*What to do*
The word "viac" may appear in lines of the data below. Say how many lines hold it, giving only the number.

+++ Available data +++

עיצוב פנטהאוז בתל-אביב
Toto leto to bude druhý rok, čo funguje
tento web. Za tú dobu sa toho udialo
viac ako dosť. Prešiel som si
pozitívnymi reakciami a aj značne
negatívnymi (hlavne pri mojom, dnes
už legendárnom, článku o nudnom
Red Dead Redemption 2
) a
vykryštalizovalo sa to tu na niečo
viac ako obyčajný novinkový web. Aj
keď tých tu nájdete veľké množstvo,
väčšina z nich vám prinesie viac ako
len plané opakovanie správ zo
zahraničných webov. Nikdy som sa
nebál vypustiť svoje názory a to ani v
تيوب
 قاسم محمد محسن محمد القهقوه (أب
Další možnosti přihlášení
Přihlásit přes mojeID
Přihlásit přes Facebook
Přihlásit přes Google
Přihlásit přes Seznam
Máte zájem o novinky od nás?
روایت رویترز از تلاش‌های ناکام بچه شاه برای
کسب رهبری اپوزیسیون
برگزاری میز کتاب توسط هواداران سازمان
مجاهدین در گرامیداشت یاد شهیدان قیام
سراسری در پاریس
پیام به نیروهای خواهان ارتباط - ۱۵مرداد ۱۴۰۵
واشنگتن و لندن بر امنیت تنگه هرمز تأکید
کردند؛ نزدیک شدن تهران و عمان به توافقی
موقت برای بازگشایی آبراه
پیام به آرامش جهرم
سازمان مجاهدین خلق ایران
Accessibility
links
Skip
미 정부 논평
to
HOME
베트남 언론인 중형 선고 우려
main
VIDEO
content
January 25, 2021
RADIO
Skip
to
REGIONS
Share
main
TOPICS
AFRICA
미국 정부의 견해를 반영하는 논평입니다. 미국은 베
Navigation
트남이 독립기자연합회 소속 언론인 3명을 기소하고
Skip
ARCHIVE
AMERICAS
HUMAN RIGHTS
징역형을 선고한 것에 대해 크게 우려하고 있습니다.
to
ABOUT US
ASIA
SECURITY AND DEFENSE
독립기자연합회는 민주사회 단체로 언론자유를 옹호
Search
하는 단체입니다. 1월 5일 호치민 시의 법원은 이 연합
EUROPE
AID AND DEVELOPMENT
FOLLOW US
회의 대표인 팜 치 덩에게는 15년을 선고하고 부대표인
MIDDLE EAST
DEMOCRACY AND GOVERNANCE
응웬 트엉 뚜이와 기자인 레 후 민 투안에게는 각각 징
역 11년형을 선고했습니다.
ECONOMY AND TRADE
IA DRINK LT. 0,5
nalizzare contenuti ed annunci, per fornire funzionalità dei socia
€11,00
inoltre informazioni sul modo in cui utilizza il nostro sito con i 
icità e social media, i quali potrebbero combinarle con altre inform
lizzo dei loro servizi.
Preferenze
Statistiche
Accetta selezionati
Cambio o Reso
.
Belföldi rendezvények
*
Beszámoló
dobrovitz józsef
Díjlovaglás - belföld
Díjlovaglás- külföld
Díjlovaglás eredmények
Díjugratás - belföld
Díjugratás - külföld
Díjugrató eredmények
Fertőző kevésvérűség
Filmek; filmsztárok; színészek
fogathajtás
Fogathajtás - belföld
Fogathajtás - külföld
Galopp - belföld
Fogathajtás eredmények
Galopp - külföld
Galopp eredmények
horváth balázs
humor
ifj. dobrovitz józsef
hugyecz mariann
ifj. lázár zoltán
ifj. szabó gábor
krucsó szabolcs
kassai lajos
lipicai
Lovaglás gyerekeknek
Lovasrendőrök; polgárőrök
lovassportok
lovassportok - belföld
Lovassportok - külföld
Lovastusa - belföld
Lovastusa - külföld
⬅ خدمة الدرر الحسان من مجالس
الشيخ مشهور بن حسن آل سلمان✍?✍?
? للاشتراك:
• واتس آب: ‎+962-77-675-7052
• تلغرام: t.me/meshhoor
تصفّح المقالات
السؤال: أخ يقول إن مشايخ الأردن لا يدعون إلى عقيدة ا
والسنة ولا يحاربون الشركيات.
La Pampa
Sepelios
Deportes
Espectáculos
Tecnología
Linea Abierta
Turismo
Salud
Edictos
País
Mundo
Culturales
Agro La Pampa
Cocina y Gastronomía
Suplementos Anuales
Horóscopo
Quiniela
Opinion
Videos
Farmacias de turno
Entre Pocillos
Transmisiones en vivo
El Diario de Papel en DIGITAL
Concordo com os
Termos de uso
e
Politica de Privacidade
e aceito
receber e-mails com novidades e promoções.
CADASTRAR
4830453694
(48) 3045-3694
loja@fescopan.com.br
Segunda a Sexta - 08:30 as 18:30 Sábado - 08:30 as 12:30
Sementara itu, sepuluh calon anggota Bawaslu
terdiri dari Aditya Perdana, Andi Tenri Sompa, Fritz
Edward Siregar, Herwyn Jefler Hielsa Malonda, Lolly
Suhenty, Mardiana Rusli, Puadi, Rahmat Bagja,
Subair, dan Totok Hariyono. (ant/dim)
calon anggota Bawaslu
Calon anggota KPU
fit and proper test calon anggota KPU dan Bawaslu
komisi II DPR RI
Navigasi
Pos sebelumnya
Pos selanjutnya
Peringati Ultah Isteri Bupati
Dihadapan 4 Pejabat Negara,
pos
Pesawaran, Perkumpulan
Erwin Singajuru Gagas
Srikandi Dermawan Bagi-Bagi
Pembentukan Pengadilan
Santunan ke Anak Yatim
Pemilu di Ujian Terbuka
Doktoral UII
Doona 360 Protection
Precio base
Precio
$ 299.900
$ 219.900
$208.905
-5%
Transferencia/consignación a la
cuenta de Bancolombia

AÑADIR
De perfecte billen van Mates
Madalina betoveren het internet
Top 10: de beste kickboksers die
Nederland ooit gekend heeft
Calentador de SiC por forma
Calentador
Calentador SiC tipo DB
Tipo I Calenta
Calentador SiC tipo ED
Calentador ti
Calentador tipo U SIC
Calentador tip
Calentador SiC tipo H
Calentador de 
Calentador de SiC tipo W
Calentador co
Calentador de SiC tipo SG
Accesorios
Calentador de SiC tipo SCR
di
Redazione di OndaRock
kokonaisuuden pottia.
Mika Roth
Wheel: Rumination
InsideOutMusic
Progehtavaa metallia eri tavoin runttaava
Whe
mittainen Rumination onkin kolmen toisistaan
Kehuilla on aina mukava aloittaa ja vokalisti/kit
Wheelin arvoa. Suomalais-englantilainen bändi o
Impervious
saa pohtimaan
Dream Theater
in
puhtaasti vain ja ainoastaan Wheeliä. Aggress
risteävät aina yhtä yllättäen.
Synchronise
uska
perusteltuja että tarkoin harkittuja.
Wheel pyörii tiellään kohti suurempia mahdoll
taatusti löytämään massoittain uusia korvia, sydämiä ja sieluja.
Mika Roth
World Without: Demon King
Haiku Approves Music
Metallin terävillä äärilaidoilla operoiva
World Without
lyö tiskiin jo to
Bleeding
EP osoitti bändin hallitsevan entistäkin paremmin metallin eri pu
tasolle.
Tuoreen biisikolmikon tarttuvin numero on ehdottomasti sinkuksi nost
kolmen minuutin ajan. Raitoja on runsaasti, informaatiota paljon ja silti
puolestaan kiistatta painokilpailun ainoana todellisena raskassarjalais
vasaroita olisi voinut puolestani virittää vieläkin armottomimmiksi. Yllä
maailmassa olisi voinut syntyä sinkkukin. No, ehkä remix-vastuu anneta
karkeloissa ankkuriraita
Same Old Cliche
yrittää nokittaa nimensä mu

+++

*Result of the exercise*
3